Background/aim: Viral eradication in chronic hepatitis C patients with sustained virological response (SVR) after interferon (IFN) therapy remains controversial.

Methods: During a long-term follow-up study, 157 patients with SVR to IFN-alpha-2b-based therapy were investigated with a transcription-mediated amplification (TMA) assay in serum. The hepatitis C virus (HCV) antibody was assessed by measuring the optical density (OD) (Axsym HCV v3.0) and the semiquantitative titres (RIBA HCV v3.0) of the HCV antibodies directed against the core, NS3, NS4 and NS5 proteins. A control group included 23 untreated patients with persistently normal serum alanine aminotransferase and detectable serum HCV-RNA.

Results: The median duration of follow-up was 4.0 (0-10) years. Serum HCV-RNA remained undetectable in all patients. The mean HCV antibody OD were 93 +/- 19 and 45 +/- 21 before therapy and in the last available serum sample respectively (P=0.001). There was a marked decrease in the HCV antibodies directed against the NS3, NS4 and NS5 proteins (P=0.001), while the core protein titre remained strongly positive. The 23 control patients were followed for a median of 5 (2-14) years. The mean HCV antibody OD were 65 +/- 14 and 64 +/- 19 in the first and the last measurements, respectively (NS), and HCV antibody titres for structural and non-structural proteins remained unchanged.

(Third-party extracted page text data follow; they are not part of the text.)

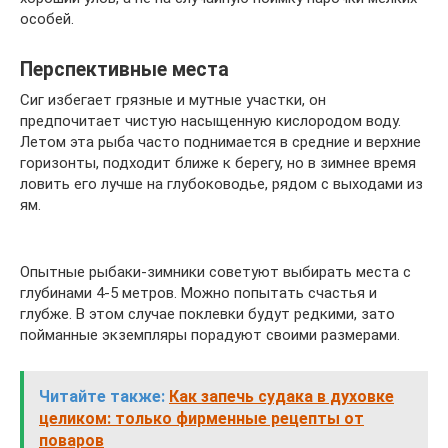
особей.
Перспективные места
Сиг избегает грязные и мутные участки, он
предпочитает чистую насыщенную кислородом воду.
Летом эта рыба часто поднимается в средние и верхние
горизонты, подходит ближе к берегу, но в зимнее время
ловить его лучше на глубоководье, рядом с выходами из
ям.
Опытные рыбаки-зимники советуют выбирать места с
глубинами 4-5 метров. Можно попытать счастья и
глубже. В этом случае поклевки будут редкими, зато
пойманные экземпляры порадуют своими размерами.
Читайте также:
Как запечь судака в духовке
целиком: только фирменные рецепты от
поваров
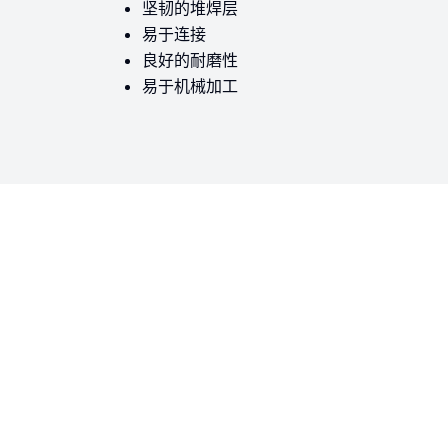
坚韧的堆焊层
易于连接
良好的耐磨性
易于机械加工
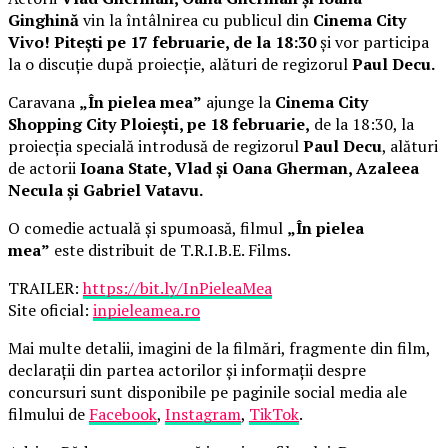
Ginghină
vin la întâlnirea cu publicul din
Cinema City
Vivo! Pitești pe 17 februarie, de la 18:30
și vor participa
la o discuție după proiecție, alături de regizorul
Paul Decu.
Caravana
„În pielea mea”
ajunge la
Cinema City
Shopping City Ploiești, pe 18 februarie,
de la 18:30, la
proiecția specială introdusă de regizorul
Paul Decu
, alături
de actorii
Ioana State, Vlad și Oana Gherman, Azaleea
Necula și Gabriel Vatavu.
O comedie actuală și spumoasă, filmul
„În pielea
mea”
este distribuit de T.R.I.B.E. Films.
TRAILER:
https://bit.ly/InPieleaMea
Site oficial:
inpieleamea.ro
Mai multe detalii, imagini de la filmări, fragmente din film,
declarații din partea actorilor și informații despre
concursuri sunt disponibile pe paginile social media ale
filmului de
Facebook
,
Instagram
,
TikTok
.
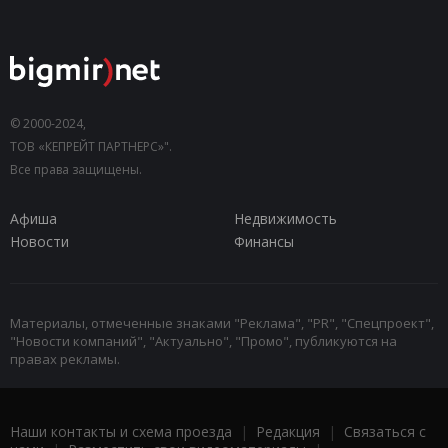
© 2000-2024,
ТОВ «КЕПРЕЙТ ПАРТНЕРС»".
Все права защищены.
Афиша
Недвижимость
Новости
Финансы
Материалы, отмеченные знаками "Реклама", "PR", "Спецпроект",
"Новости компаний", "Актуально", "Промо", публикуются на
правах рекламы.
Наши контакты и схема проезда
|
Редакция
|
Связаться с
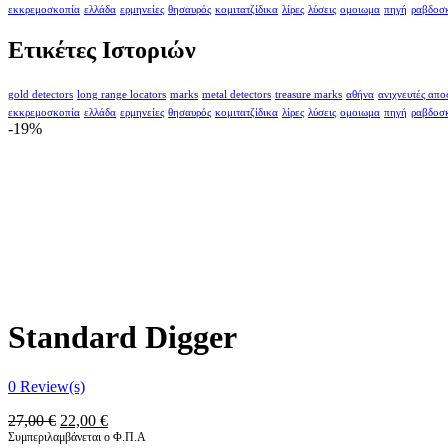
εκκρεμοσκοπία
ελλάδα
ερμηνείες
θησαυρός
κομιτατζίδικα
λίρες
λύσεις
ομοιωμα
πηγή
ραβδοσ
Ετικέτες Ιστοριών
gold detectors
long range locators
marks
metal detectors
treasure marks
αθήνα
ανιχνευτές απ
εκκρεμοσκοπία
ελλάδα
ερμηνείες
θησαυρός
κομιτατζίδικα
λίρες
λύσεις
ομοιωμα
πηγή
ραβδοσ
-19%
Standard Digger
0
Review(s)
Original
Η
27,00
€
22,00
€
price
τρέχουσα
Συμπεριλαμβάνεται ο Φ.Π.Α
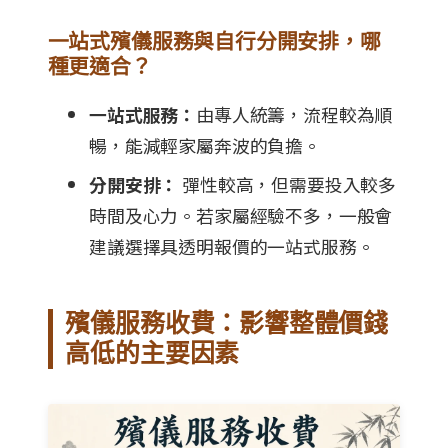
一站式殯儀服務與自行分開安排，哪
種更適合？
一站式服務：
由專人統籌，流程較為順
暢，能減輕家屬奔波的負擔。
分開安排：
彈性較高，但需要投入較多
時間及心力。若家屬經驗不多，一般會
建議選擇具透明報價的一站式服務。
殯儀服務收費：影響整體價錢
高低的主要因素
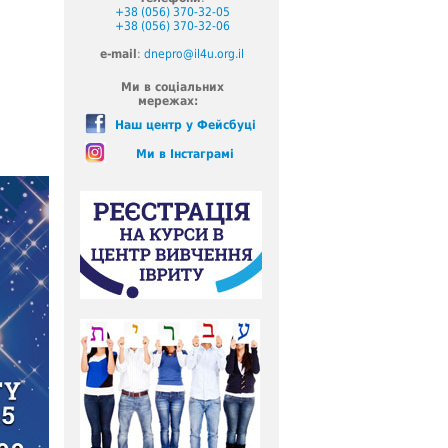
+38 (056) 370-32-05
+38 (056) 370-32-06
e-mail
:
dnepro@il4u.org.il
Ми в соціальних
мережах:
Наш центр у Фейсбуці
Ми в Інстаграмі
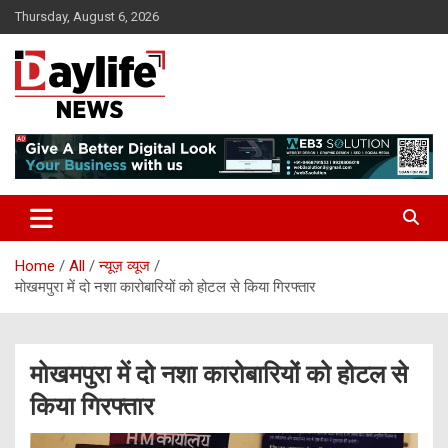
Skip
Thursday, August 6, 2026
to
content
daylifenews
daylifenews
Home
All
न्यूज़ व्यूज
मोखमपुरा में दो नशा कारोबारियों को होटल से किया गिरफ्तार
मोखमपुरा में दो नशा कारोबारियों को होटल से
किया गिरफ्तार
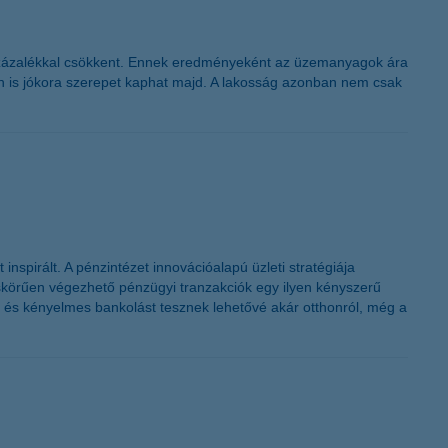
6 százalékkal csökkent. Ennek eredményeként az üzemanyagok ára
ban is jókora szerepet kaphat majd. A lakosság azonban nem csak
inspirált. A pénzintézet innovációalapú üzleti stratégiája
eskörűen végezhető pénzügyi tranzakciók egy ilyen kényszerű
 és kényelmes bankolást tesznek lehetővé akár otthonról, még a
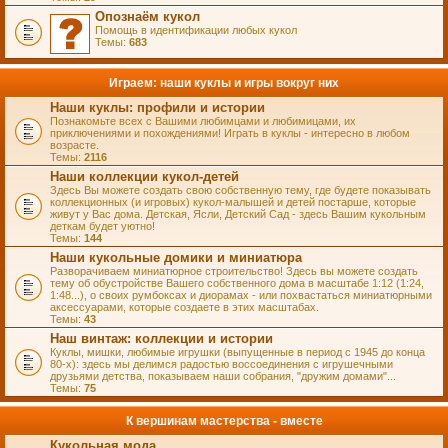
Опознаём кукол
Помощь в идентификации любых кукол
Темы:
683
Играем: наши куклы и игры вокруг них
Наши куклы: профили и истории
Познакомьте всех с Вашими любимцами и любимицами, их
приключениями и похождениями! Играть в куклы - интересно в любом
возрасте.
Темы:
2116
Наши коллекции кукол-детей
Здесь Вы можете создать свою собственную тему, где будете показывать
коллекционных (и игровых) кукол-малышей и детей постарше, которые
живут у Вас дома. Детская, Ясли, Детский Сад - здесь Вашим кукольным
деткам будет уютно!
Темы:
144
Наши кукольные домики и миниатюра
Разворачиваем миниатюрное строительство! Здесь вы можете создать
тему об обустройстве Вашего собственного дома в масштабе 1:12 (1:24,
1:48...), о своих румбоксах и диорамах - или похвастаться миниатюрными
аксессуарами, которые создаете в этих масштабах.
Темы:
43
Наш винтаж: коллекции и истории
Куклы, мишки, любимые игрушки (выпущенные в период с 1945 до конца
80-х): здесь мы делимся радостью воссоединения с игрушечными
друзьями детства, показываем наши собрания, "дружим домами"...
Темы:
75
К вершинам мастерства - вместе
Кукольная мода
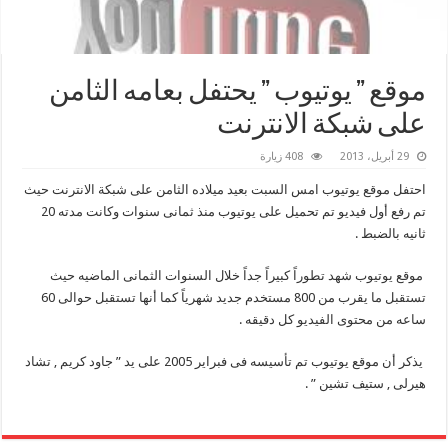
موقع ” يوتيوب ” يحتفل بعامه الثامن
على شبكة الانترنت
29 أبريل، 2013
408 زيارة
احتفل موقع يوتيوب امس السبت بعيد ميلاده الثامن على شبكة الانترنت حيث
تم رفع أول فيديو تم تحميل على يوتيوب منذ ثمانى سنوات وكانت مدته 20
ثانيه بالضبط .
موقع يوتيوب شهد تطوراً كبيراً جداً خلال السنوات الثمانى الماضيه حيث
تستقبل ما يقرب من 800 مستخدم جديد شهرياً كما أنها تستقبل حوالى 60
ساعه من محتوى الفيديو كل دقيقه .
يذكر أن موقع يوتيوب تم تأسيسه فى فبراير 2005 على يد ” جاود كريم , تشاد
هيرلى , ستيف تشين ” .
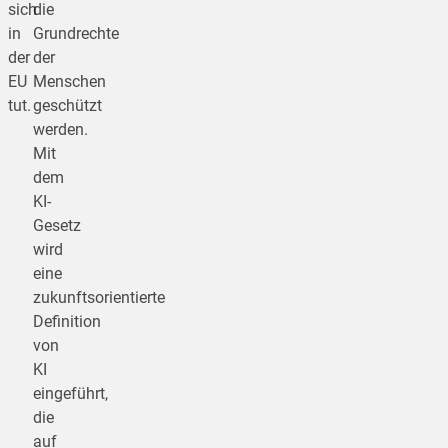
sich
die
in
Grundrechte
der
der
EU
Menschen
tut.
geschützt
werden.
Mit
dem
KI-
Gesetz
wird
eine
zukunftsorientierte
Definition
von
KI
eingeführt,
die
auf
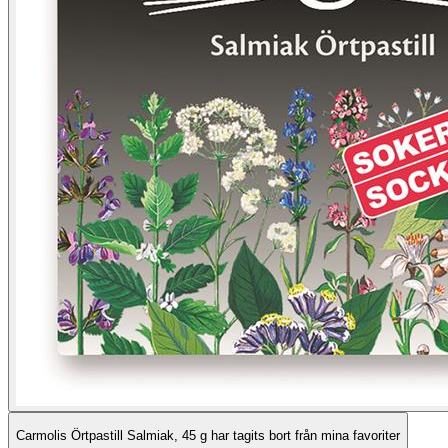
Carmolis Örtpastill Salmiak, 45 g har tagits bort från mina favoriter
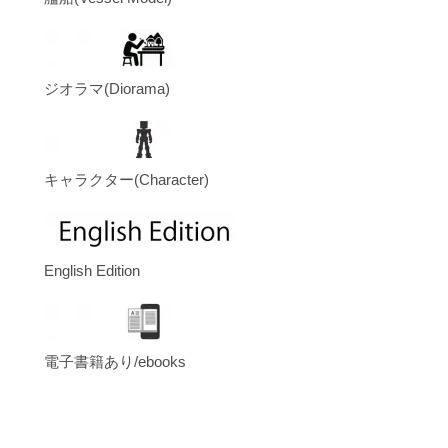
ジオラマ(Diorama)
キャラクター(Character)
English Edition
電子書籍あり/ebooks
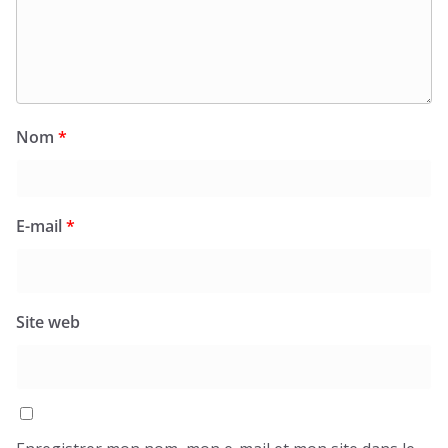
Nom
*
E-mail
*
Site web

Conclusion: This long-term study evaluating 157 patients demonstrated that SVR assessed by TMA is durable, and HCV antibodies were markedly decreased (mainly those directed against the non-structural proteins), emphasizing an absence of ongoing infection. These results strongly suggest that HCV infection cured in patients who achieve an SVR.

Fig. 1

Dynamics changes in hepatitis C virus (HCV) antibody in 157 patients during a long-term follow-up after sustained virological response (SVR) to interferon-based therapy. ^aExpressed as ratio (%) optical density (OD) generated by the last available serum sample/OD generated at baseline. ^bBaseline. ^cEnd of treatment.

Fig. 2

Changes in semiquantitative hepatitis C virus (HCV) antibody titres [recombinant immunoblot assay (RIBA)] measured before therapy and at the end of a long-term follow-up in 157 patients successfully treated with interferon-based therapy. ^aBaseline. ^bYears. (A) HCV antibody directed against NS4 protein (c100). (B) HCV antibody directed against core protein (c22). (C) HCV antibody directed against NS3 protein (c33). (D) HCV antibody directed against NS5 protein (NS5). During the follow-up, 3, 10 and 26% of NS3, NS4 and NS5 bands became undetectable respectively.

Fig. 3

Changes in semi-quantitative hepatitis C virus (HCV) antibody titres [recombinant immunoblot assay (RIBA)] measured in 23 untreated patients with persistently normal alanine aminotransferase (ALT) and detectable HCV-RNA followed for a long-term period. ^aBaseline. ^bYears. (A) HCV antibody directed against NS4 protein (c100). (B) HCV antibody directed against core protein (c22). (C) HCV antibody directed against NS3 protein (c33). (D) HCV antibody directed against NS5 protein (NS5).

Fig. 4

Long-term follow-up of the dynamics of alanine aminotransferase (HCV) antibody optical density (OD) and recombinant immunoblot assay (RIBA) profiles in one patient with sustained virological response (SVR) and one patient with persistently normal alanine aminotransferase (ALT) and detectable HCV-RNA. ^aBaseline. ^bEnd of treatment. (A) Patients with SVR (resolved infection). (B) Patient with persistently normal ALT and detectable serum HCV-RNA (ongoing infection).